▶ SUPPLIED DATA

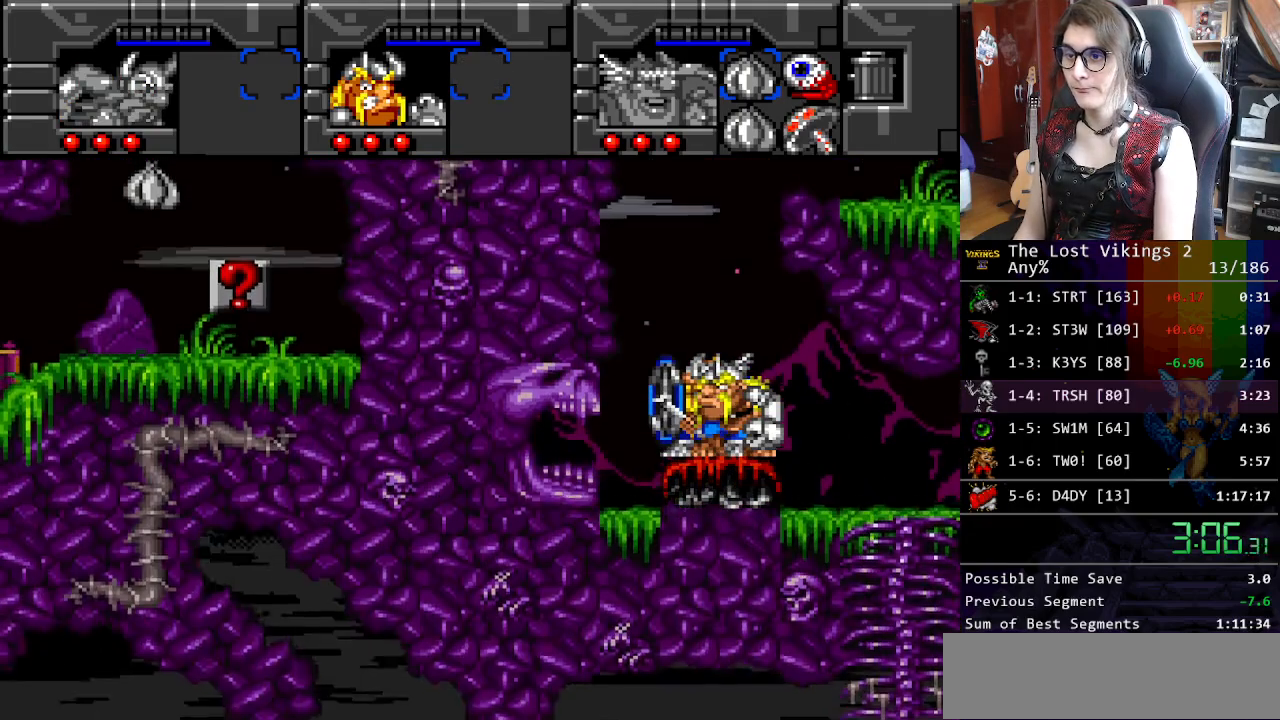
{"buttons": ["DPAD_LEFT"], "events": [[67, "SELECT", "up"], [217, "DPAD_LEFT", "down"], [351, "DPAD_LEFT", "up"], [468, "DPAD_LEFT", "down"]]}
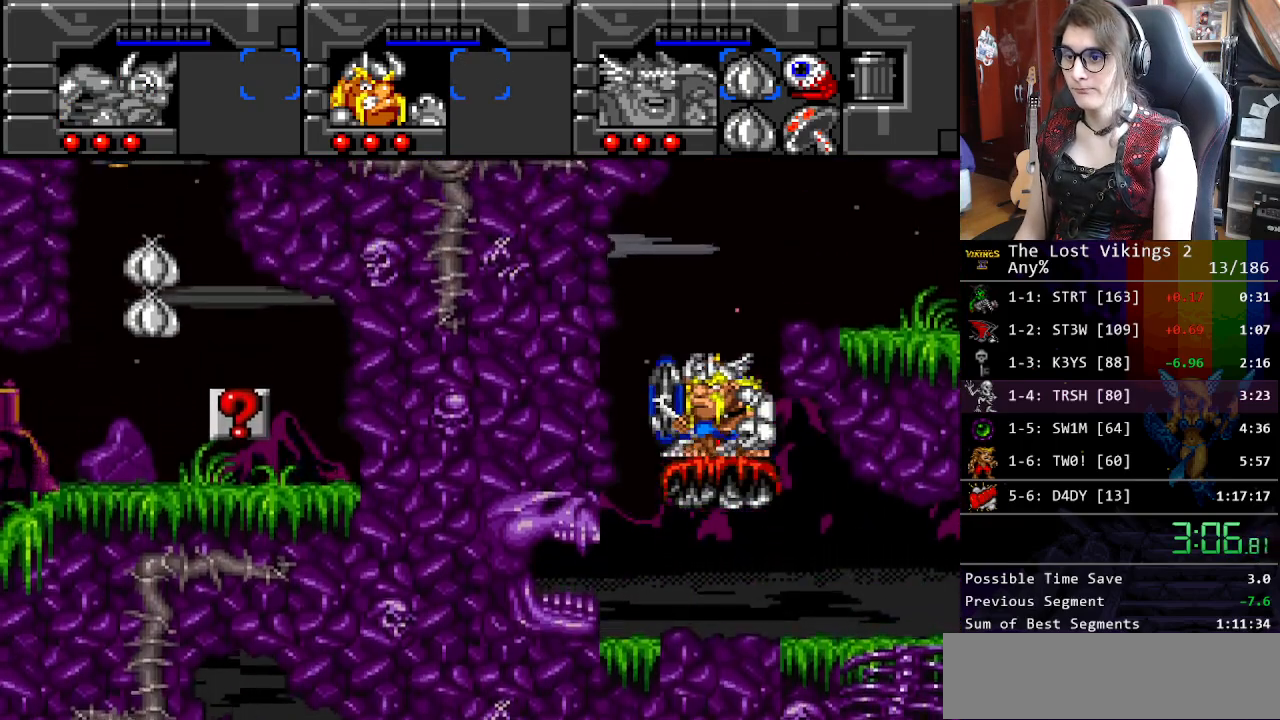
{"buttons": [], "events": [[134, "DPAD_LEFT", "up"], [284, "R1", "down"], [385, "R1", "up"]]}
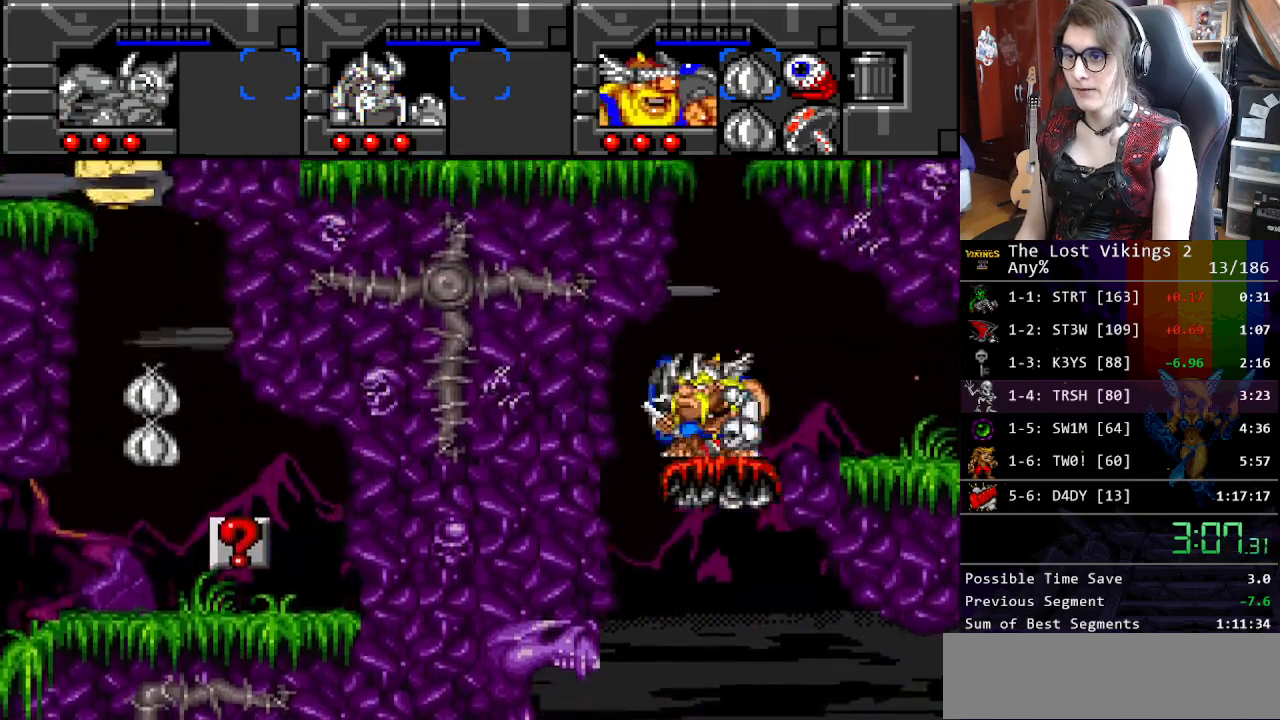
{"buttons": [], "events": []}
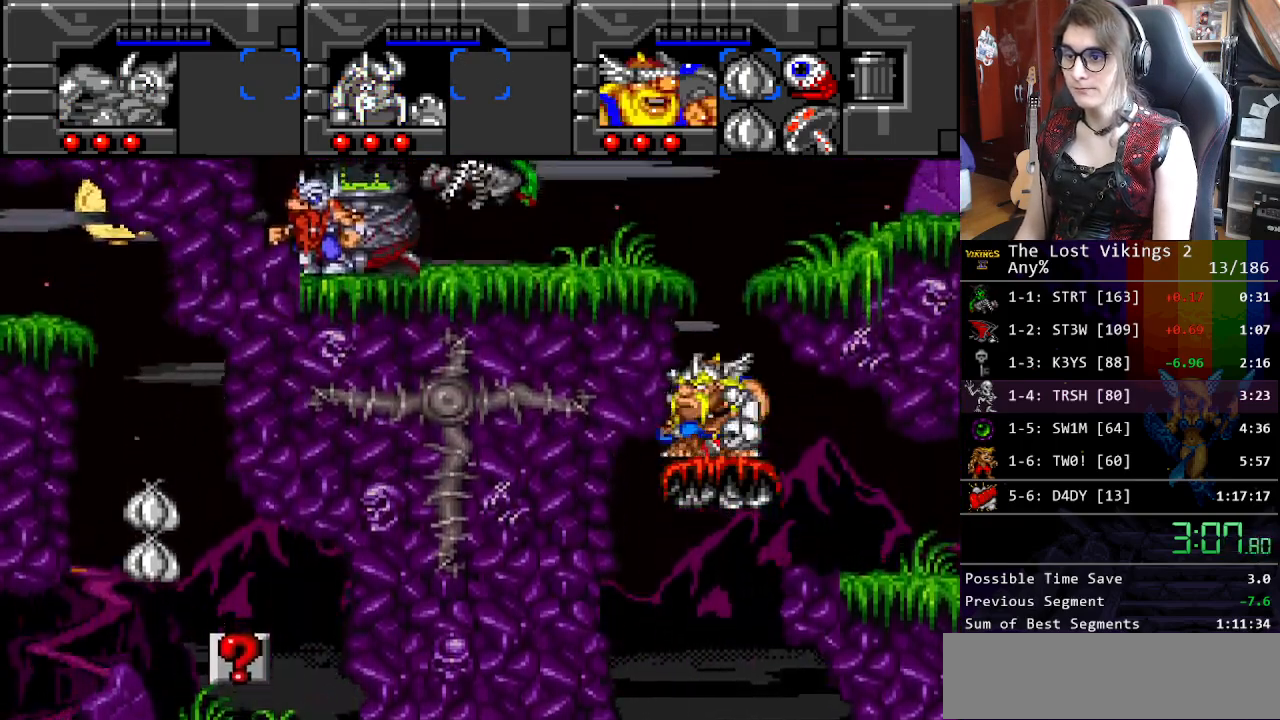
{"buttons": ["DPAD_LEFT"], "events": [[17, "DPAD_LEFT", "down"]]}
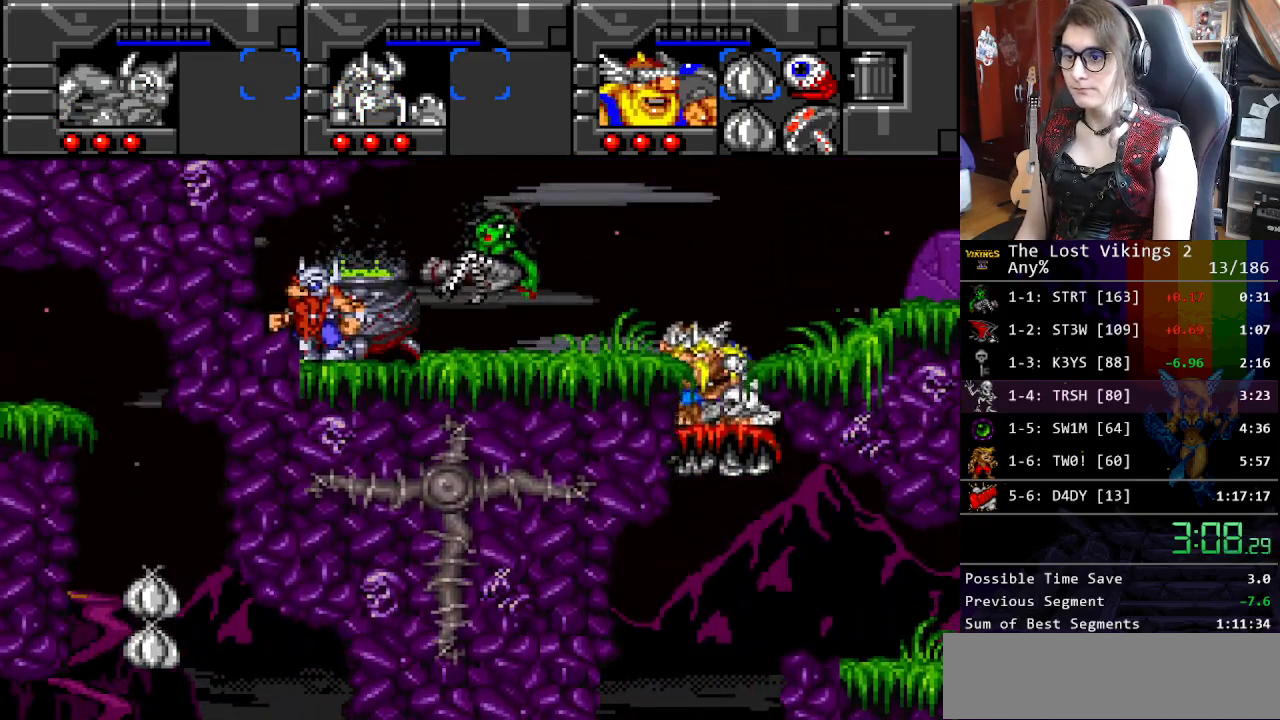
{"buttons": ["DPAD_LEFT"], "events": []}
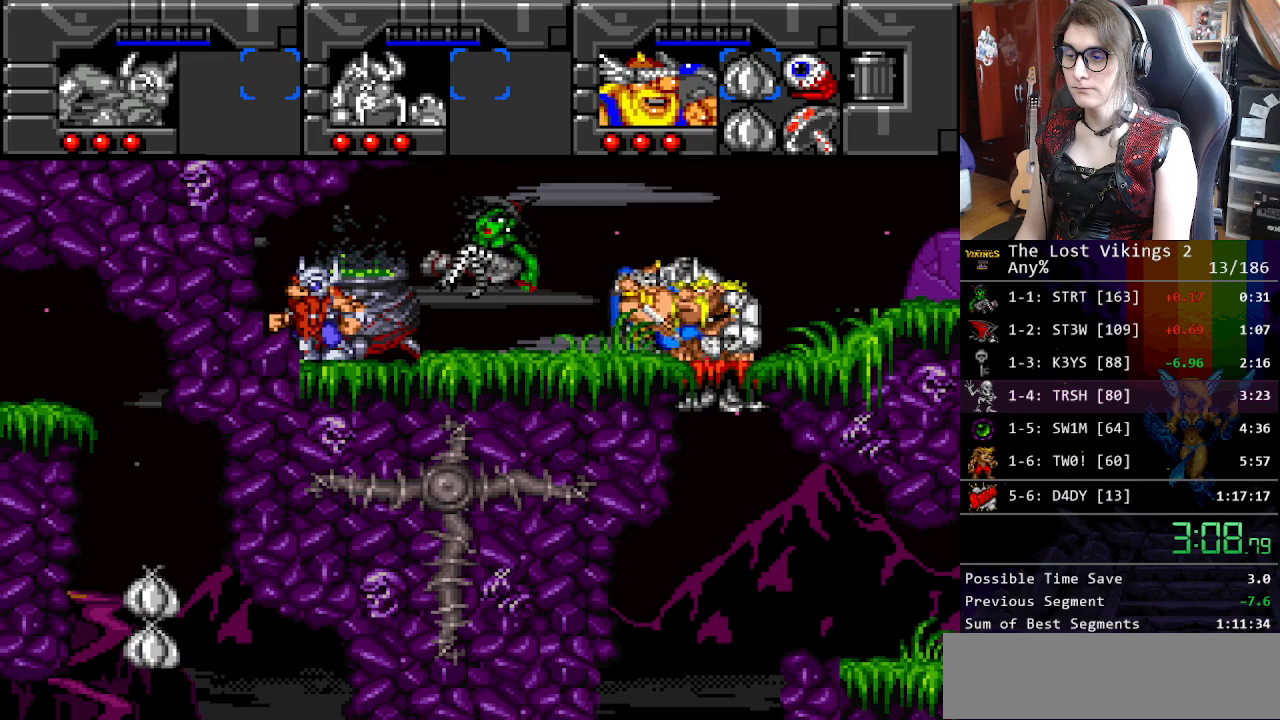
{"buttons": ["DPAD_LEFT"], "events": []}
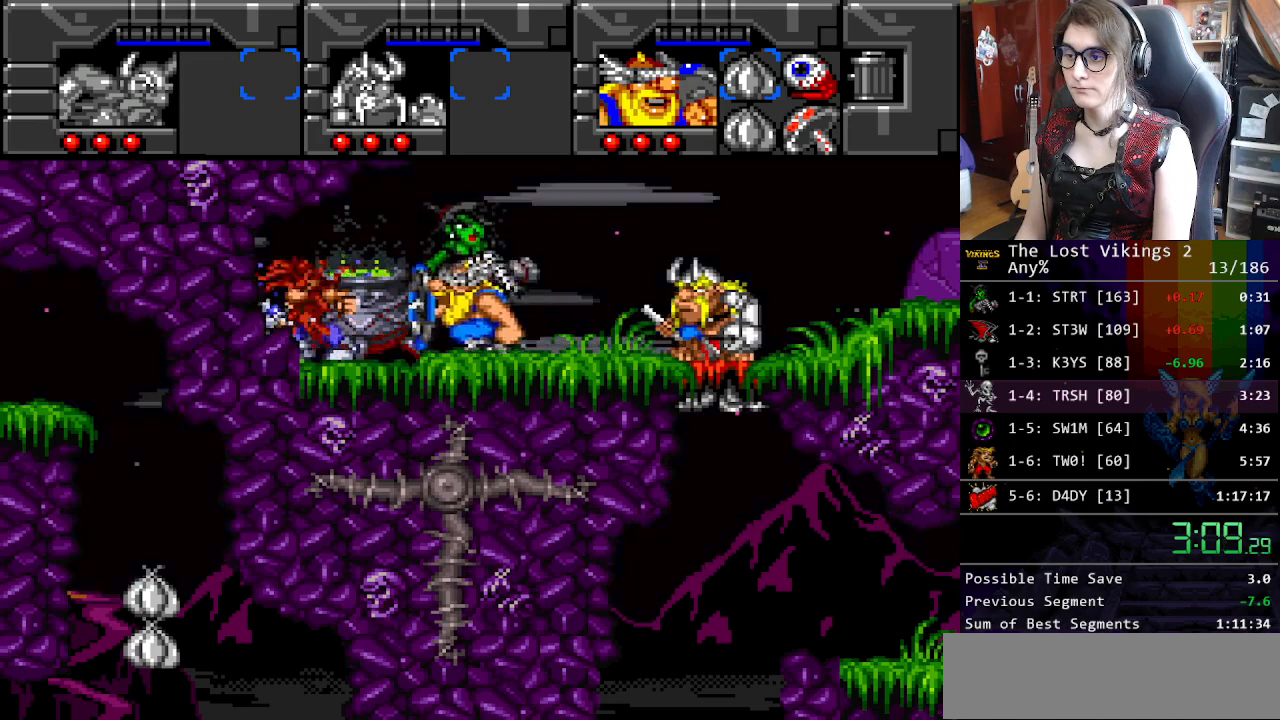
{"buttons": ["DPAD_LEFT"], "events": [[183, "DPAD_LEFT", "up"], [183, "L1", "down"], [317, "DPAD_LEFT", "down"], [317, "L1", "up"]]}
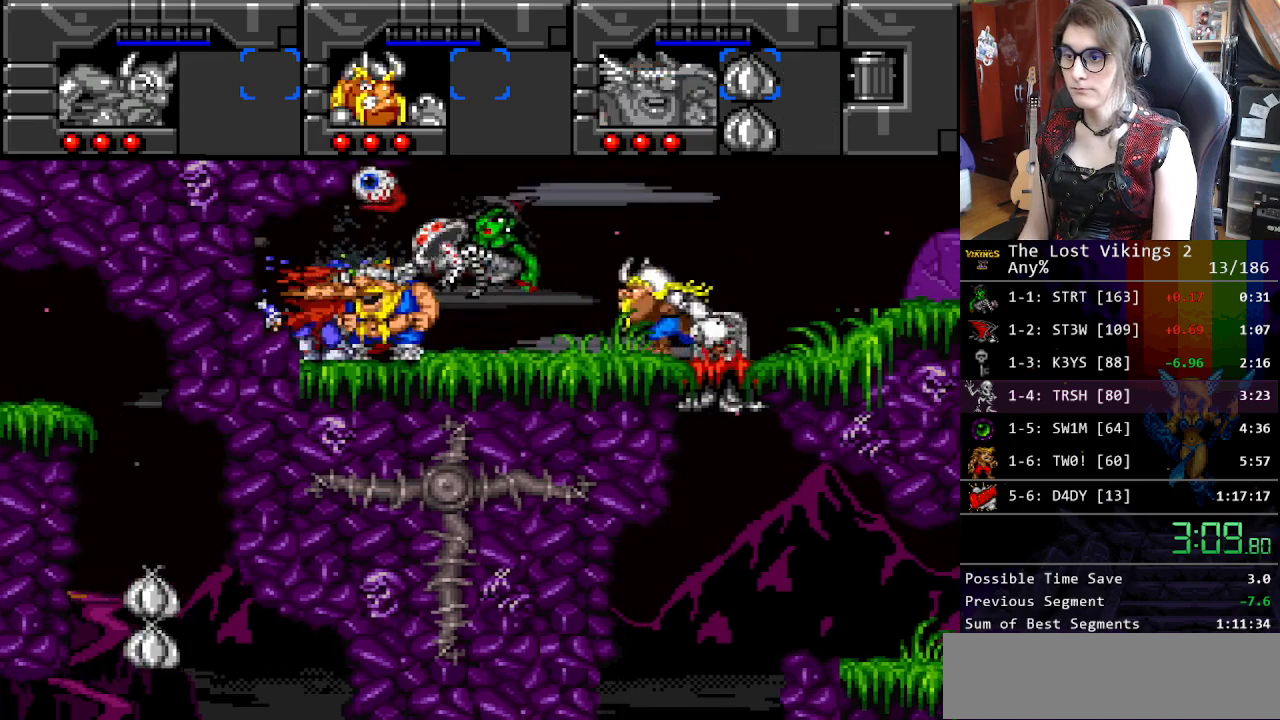
{"buttons": ["DPAD_LEFT"], "events": []}
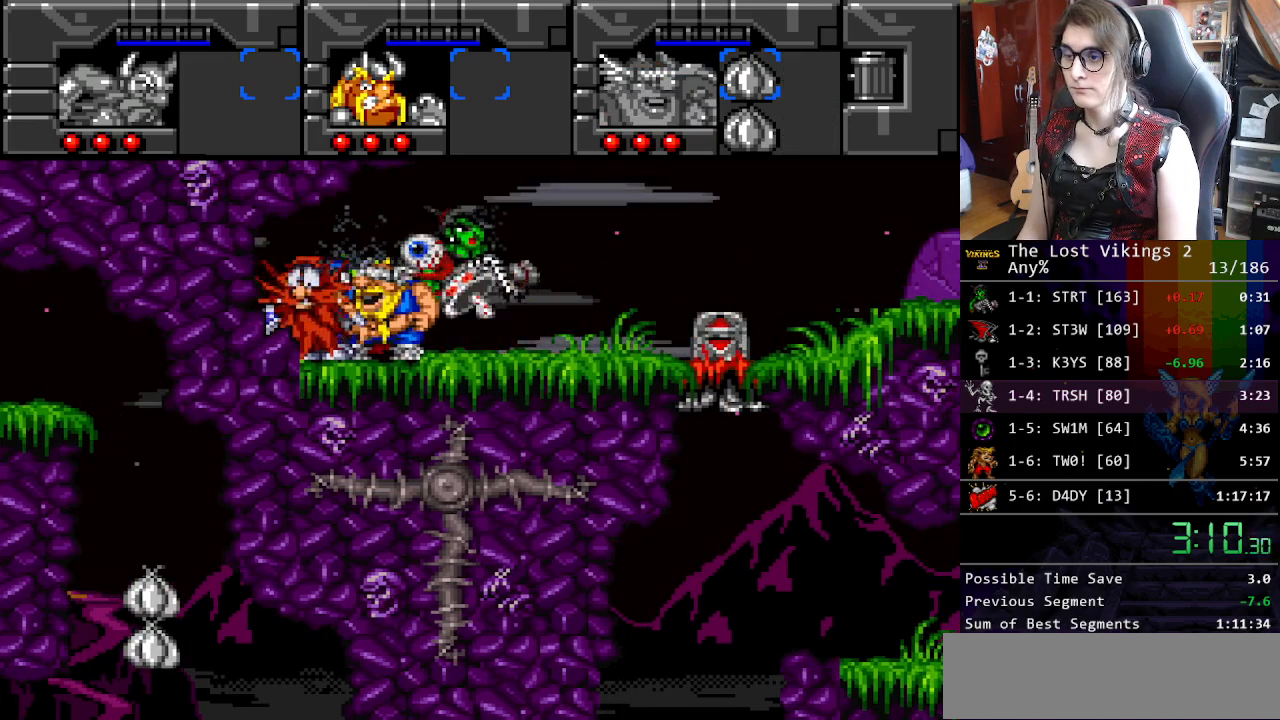
{"buttons": [], "events": [[150, "DPAD_LEFT", "up"]]}
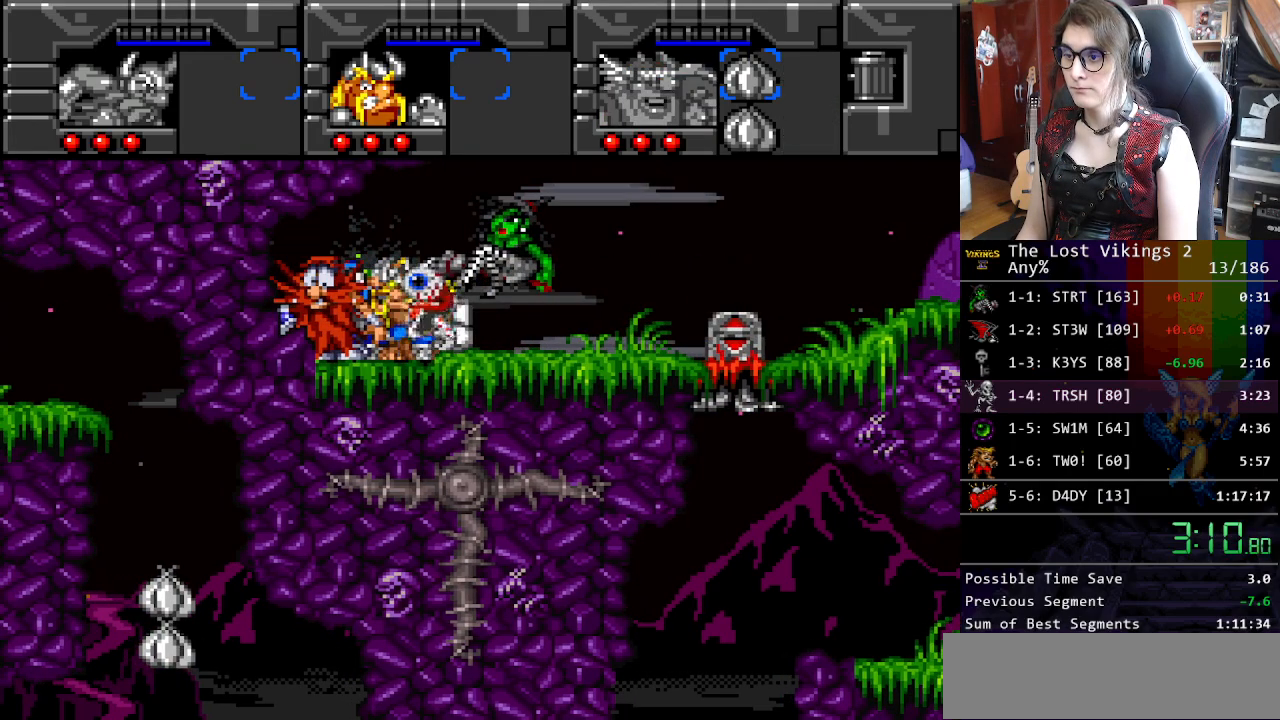
{"buttons": [], "events": []}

▶ EXERCISE DESCRIPTION
Return the complete material exactly as it appears, without images.

▶ YOUR SOLUTION
{"buttons": ["DPAD_LEFT"], "events": [[67, "SELECT", "up"], [217, "DPAD_LEFT", "down"], [351, "DPAD_LEFT", "up"], [468, "DPAD_LEFT", "down"]]}
{"buttons": [], "events": [[134, "DPAD_LEFT", "up"], [284, "R1", "down"], [385, "R1", "up"]]}
{"buttons": [], "events": []}
{"buttons": ["DPAD_LEFT"], "events": [[17, "DPAD_LEFT", "down"]]}
{"buttons": ["DPAD_LEFT"], "events": []}
{"buttons": ["DPAD_LEFT"], "events": []}
{"buttons": ["DPAD_LEFT"], "events": [[183, "DPAD_LEFT", "up"], [183, "L1", "down"], [317, "DPAD_LEFT", "down"], [317, "L1", "up"]]}
{"buttons": ["DPAD_LEFT"], "events": []}
{"buttons": [], "events": [[150, "DPAD_LEFT", "up"]]}
{"buttons": [], "events": []}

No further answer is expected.